## Instructions to follow:
Please set down exactly the lines of the listing below from the line containing "M342,372L344,390L317,393L316,375Z" through the line containing "M44,645L110,695", both lines included, leaving out all other lines.
=== Section Start ===
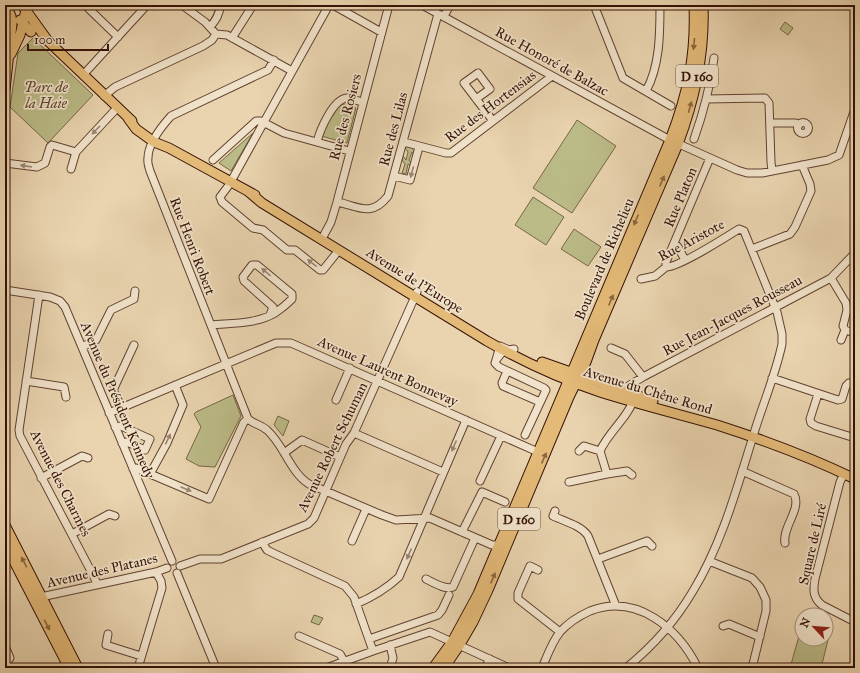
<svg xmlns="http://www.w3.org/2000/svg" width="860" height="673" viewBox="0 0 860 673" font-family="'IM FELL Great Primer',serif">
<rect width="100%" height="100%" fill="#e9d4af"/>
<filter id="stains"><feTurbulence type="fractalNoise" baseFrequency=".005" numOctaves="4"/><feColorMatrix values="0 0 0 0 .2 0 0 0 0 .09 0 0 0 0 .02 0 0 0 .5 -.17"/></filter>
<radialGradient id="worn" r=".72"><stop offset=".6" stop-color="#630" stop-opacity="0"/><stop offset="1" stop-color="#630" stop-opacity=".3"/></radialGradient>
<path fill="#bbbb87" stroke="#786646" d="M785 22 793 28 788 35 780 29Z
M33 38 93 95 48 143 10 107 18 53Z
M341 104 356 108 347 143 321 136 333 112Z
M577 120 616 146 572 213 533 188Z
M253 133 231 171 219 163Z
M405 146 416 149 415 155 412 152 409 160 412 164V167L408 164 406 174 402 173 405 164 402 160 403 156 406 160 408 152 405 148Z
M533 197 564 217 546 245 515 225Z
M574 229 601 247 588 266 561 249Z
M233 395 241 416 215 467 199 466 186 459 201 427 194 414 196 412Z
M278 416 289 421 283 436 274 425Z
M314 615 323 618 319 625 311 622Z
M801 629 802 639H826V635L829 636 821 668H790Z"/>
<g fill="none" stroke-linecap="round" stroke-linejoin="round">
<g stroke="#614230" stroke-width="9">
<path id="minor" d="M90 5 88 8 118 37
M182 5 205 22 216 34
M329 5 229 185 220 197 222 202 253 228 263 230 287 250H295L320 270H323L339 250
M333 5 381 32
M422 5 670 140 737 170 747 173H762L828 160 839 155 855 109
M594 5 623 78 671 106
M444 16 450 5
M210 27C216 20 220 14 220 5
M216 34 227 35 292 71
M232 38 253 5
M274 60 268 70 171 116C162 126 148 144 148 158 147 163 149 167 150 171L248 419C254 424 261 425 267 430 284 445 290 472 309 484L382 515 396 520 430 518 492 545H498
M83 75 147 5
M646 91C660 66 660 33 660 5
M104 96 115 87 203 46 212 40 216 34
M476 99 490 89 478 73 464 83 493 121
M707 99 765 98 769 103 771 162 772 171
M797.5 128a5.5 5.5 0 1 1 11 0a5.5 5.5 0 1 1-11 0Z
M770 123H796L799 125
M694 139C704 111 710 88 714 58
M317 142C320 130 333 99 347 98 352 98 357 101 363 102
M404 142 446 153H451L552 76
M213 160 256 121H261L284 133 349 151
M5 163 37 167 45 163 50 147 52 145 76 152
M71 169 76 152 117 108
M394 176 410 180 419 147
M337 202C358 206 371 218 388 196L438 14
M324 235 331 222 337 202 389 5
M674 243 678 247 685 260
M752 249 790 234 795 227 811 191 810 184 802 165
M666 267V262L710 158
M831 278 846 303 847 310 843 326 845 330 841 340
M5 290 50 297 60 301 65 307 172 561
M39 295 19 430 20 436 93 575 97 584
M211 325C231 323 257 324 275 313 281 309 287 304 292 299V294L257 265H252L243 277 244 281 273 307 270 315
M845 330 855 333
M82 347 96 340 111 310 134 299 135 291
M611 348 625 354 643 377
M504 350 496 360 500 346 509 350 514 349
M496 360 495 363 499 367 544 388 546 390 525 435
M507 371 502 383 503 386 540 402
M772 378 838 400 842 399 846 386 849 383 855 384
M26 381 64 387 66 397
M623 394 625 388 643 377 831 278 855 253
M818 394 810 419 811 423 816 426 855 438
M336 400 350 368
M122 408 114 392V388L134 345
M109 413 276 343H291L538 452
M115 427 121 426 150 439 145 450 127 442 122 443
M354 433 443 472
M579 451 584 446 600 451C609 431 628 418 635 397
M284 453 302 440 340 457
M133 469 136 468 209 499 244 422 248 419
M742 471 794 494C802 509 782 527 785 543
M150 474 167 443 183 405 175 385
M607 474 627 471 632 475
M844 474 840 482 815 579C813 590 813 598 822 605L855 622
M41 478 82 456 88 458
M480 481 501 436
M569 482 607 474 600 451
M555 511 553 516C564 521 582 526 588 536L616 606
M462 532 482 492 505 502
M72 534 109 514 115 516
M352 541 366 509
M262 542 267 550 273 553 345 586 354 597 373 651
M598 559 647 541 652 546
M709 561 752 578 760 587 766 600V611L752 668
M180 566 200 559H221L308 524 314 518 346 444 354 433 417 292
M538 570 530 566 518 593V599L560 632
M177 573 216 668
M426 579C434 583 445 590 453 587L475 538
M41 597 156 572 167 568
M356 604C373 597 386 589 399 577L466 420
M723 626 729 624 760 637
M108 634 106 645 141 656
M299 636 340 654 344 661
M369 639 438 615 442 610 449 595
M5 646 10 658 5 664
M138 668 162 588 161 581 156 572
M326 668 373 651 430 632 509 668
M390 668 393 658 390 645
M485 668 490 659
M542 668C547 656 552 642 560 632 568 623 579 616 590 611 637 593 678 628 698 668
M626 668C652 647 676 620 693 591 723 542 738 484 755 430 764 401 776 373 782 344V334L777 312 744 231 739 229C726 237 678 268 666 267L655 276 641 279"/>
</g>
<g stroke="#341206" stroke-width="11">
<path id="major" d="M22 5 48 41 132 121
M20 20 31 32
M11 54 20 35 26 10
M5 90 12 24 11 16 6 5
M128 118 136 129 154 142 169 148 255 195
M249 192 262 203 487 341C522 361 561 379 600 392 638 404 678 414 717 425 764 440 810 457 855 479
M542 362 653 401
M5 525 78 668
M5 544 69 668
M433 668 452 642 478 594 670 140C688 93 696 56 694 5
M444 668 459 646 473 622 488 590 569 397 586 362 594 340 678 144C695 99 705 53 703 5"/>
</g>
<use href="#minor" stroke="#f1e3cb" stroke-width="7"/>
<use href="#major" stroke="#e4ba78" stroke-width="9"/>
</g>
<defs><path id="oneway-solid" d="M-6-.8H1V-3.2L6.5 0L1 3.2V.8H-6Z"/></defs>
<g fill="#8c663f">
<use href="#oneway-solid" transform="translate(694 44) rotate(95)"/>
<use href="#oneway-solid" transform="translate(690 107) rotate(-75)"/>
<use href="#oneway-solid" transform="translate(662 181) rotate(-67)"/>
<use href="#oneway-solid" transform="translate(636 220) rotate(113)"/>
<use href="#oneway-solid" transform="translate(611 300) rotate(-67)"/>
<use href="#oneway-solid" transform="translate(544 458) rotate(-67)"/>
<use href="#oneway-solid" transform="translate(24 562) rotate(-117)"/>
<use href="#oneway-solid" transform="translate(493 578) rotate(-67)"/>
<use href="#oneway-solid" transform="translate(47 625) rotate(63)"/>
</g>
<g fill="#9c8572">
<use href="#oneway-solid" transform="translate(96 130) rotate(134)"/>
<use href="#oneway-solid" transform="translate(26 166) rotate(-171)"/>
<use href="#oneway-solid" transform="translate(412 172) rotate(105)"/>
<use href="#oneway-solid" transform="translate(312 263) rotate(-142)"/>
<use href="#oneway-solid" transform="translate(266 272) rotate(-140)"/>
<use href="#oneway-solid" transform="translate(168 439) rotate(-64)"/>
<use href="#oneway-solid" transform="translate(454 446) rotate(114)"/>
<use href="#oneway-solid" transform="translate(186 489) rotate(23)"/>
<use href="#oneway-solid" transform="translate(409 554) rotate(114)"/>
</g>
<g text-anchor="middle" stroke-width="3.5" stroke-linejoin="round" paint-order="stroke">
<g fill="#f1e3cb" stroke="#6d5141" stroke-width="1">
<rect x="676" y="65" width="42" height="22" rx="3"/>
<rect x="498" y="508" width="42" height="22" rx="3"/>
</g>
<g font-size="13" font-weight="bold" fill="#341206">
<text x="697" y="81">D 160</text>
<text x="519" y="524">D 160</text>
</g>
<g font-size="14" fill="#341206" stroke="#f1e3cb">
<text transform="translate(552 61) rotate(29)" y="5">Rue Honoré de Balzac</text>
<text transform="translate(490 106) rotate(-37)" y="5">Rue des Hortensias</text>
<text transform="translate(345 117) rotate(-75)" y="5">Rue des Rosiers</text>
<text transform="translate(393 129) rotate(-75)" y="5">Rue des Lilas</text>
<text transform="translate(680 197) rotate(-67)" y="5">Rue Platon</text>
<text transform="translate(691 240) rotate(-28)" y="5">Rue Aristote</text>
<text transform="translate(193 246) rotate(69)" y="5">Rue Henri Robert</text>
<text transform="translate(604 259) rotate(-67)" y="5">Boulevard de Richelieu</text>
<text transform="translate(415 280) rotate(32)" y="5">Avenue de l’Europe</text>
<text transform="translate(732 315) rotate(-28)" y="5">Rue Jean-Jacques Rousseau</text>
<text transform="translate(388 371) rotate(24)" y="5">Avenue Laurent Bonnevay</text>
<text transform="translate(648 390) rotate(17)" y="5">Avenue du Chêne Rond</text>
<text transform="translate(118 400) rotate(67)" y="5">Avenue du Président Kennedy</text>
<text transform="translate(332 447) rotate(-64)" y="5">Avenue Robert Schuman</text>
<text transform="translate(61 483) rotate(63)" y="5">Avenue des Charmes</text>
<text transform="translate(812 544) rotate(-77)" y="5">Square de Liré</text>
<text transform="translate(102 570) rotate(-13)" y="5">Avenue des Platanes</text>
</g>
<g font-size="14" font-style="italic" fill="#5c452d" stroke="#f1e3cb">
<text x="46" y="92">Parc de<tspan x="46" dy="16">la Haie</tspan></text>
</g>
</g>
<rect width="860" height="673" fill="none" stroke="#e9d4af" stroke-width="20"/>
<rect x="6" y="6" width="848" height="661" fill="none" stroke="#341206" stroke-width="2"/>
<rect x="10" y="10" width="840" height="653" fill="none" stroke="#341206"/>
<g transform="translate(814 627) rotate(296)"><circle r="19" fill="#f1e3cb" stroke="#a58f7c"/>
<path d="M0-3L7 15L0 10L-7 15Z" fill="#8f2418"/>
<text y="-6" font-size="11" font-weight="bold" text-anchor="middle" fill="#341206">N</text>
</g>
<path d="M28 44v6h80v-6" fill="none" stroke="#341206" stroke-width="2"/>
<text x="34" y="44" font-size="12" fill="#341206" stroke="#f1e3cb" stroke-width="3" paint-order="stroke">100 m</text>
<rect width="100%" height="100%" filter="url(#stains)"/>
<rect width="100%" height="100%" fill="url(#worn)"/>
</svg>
=== Section End ===
=== Section Start ===
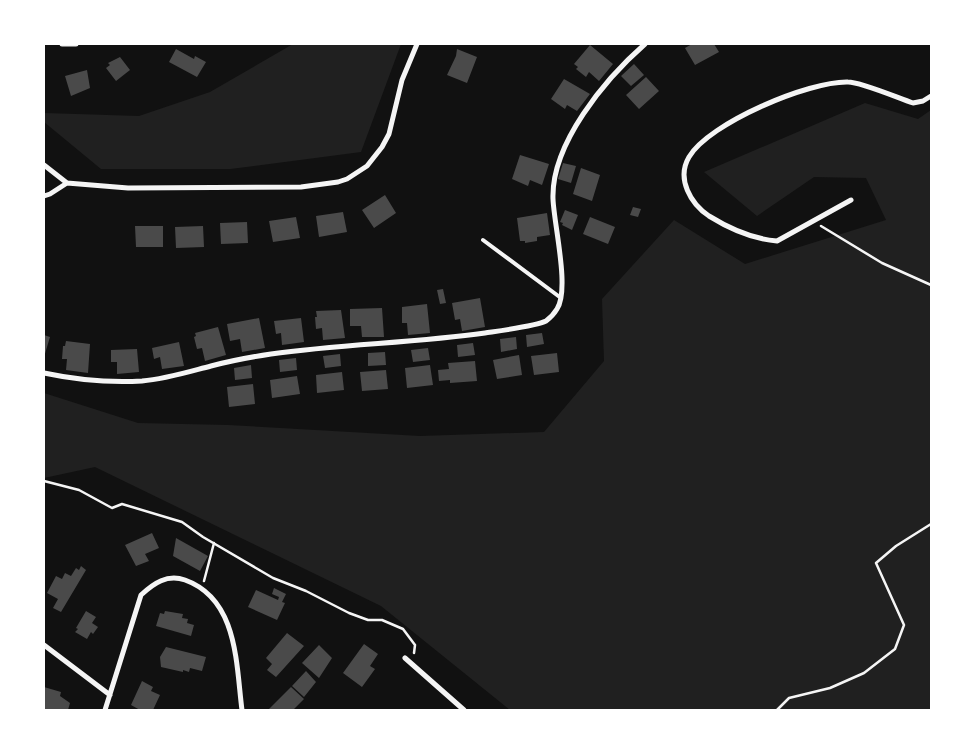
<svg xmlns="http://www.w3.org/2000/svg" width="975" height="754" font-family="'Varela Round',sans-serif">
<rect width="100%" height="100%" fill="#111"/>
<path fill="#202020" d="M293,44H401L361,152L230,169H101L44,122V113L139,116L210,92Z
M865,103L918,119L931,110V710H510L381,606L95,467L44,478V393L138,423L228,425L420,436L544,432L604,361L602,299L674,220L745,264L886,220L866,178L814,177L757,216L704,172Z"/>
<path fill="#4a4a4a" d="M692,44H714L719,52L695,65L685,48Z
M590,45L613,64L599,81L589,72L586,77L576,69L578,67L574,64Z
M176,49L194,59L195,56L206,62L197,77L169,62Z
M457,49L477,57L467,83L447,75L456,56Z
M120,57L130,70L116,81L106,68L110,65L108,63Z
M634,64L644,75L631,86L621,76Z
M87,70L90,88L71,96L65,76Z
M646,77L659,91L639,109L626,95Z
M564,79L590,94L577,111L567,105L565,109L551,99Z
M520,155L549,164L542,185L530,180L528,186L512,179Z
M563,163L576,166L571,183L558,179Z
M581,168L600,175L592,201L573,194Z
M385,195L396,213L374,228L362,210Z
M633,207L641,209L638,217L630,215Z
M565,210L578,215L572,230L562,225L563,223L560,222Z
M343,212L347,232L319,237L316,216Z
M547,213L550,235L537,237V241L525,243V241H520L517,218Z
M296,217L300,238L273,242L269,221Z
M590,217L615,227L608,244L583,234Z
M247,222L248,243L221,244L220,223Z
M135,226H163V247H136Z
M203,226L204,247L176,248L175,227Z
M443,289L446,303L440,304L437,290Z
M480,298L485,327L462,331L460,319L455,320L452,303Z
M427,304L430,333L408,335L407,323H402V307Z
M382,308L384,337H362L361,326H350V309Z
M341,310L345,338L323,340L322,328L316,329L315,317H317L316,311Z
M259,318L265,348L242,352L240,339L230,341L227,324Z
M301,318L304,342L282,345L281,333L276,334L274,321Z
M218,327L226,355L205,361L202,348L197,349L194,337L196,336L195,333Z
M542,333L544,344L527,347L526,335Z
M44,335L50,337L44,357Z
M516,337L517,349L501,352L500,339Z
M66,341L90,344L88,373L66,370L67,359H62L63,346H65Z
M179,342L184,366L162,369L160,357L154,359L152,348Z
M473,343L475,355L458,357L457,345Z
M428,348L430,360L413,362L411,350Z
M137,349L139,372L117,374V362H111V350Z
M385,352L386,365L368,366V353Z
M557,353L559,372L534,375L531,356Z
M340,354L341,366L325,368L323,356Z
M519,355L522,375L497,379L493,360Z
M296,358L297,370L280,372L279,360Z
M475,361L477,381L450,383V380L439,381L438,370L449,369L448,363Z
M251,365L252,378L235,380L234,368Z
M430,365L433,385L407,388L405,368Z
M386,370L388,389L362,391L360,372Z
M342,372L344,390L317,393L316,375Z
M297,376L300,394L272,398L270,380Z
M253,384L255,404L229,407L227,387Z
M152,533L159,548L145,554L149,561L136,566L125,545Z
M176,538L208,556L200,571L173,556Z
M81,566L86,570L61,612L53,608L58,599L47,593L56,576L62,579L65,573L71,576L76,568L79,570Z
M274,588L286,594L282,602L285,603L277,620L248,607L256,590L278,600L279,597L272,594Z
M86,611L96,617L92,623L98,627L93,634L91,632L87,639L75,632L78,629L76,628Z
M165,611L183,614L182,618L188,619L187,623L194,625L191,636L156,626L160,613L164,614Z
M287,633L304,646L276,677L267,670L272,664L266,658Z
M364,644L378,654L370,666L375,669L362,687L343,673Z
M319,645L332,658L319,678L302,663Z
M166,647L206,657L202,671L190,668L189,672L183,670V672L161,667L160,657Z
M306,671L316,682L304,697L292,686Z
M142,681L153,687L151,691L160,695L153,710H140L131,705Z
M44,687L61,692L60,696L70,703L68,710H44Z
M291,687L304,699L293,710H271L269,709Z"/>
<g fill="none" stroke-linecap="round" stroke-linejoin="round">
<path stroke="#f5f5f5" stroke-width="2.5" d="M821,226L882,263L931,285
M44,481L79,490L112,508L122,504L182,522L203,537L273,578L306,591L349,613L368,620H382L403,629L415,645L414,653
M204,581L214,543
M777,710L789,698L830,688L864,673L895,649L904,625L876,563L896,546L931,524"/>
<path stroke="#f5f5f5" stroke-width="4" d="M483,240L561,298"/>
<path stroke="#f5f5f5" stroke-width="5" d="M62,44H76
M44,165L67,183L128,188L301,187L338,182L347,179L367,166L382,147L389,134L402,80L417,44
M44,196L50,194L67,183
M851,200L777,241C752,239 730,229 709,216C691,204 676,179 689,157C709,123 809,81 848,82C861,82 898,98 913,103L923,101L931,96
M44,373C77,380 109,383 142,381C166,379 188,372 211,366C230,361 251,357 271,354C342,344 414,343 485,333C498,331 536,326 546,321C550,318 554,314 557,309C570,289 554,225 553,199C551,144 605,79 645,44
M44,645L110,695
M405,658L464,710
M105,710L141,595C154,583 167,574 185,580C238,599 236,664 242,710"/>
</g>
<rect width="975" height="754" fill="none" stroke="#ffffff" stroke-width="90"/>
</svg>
=== Section End ===
## Answer for this exercise:
M342,372L344,390L317,393L316,375Z
M297,376L300,394L272,398L270,380Z
M253,384L255,404L229,407L227,387Z
M152,533L159,548L145,554L149,561L136,566L125,545Z
M176,538L208,556L200,571L173,556Z
M81,566L86,570L61,612L53,608L58,599L47,593L56,576L62,579L65,573L71,576L76,568L79,570Z
M274,588L286,594L282,602L285,603L277,620L248,607L256,590L278,600L279,597L272,594Z
M86,611L96,617L92,623L98,627L93,634L91,632L87,639L75,632L78,629L76,628Z
M165,611L183,614L182,618L188,619L187,623L194,625L191,636L156,626L160,613L164,614Z
M287,633L304,646L276,677L267,670L272,664L266,658Z
M364,644L378,654L370,666L375,669L362,687L343,673Z
M319,645L332,658L319,678L302,663Z
M166,647L206,657L202,671L190,668L189,672L183,670V672L161,667L160,657Z
M306,671L316,682L304,697L292,686Z
M142,681L153,687L151,691L160,695L153,710H140L131,705Z
M44,687L61,692L60,696L70,703L68,710H44Z
M291,687L304,699L293,710H271L269,709Z"/>
<g fill="none" stroke-linecap="round" stroke-linejoin="round">
<path stroke="#f5f5f5" stroke-width="2.5" d="M821,226L882,263L931,285
M44,481L79,490L112,508L122,504L182,522L203,537L273,578L306,591L349,613L368,620H382L403,629L415,645L414,653
M204,581L214,543
M777,710L789,698L830,688L864,673L895,649L904,625L876,563L896,546L931,524"/>
<path stroke="#f5f5f5" stroke-width="4" d="M483,240L561,298"/>
<path stroke="#f5f5f5" stroke-width="5" d="M62,44H76
M44,165L67,183L128,188L301,187L338,182L347,179L367,166L382,147L389,134L402,80L417,44
M44,196L50,194L67,183
M851,200L777,241C752,239 730,229 709,216C691,204 676,179 689,157C709,123 809,81 848,82C861,82 898,98 913,103L923,101L931,96
M44,373C77,380 109,383 142,381C166,379 188,372 211,366C230,361 251,357 271,354C342,344 414,343 485,333C498,331 536,326 546,321C550,318 554,314 557,309C570,289 554,225 553,199C551,144 605,79 645,44
M44,645L110,695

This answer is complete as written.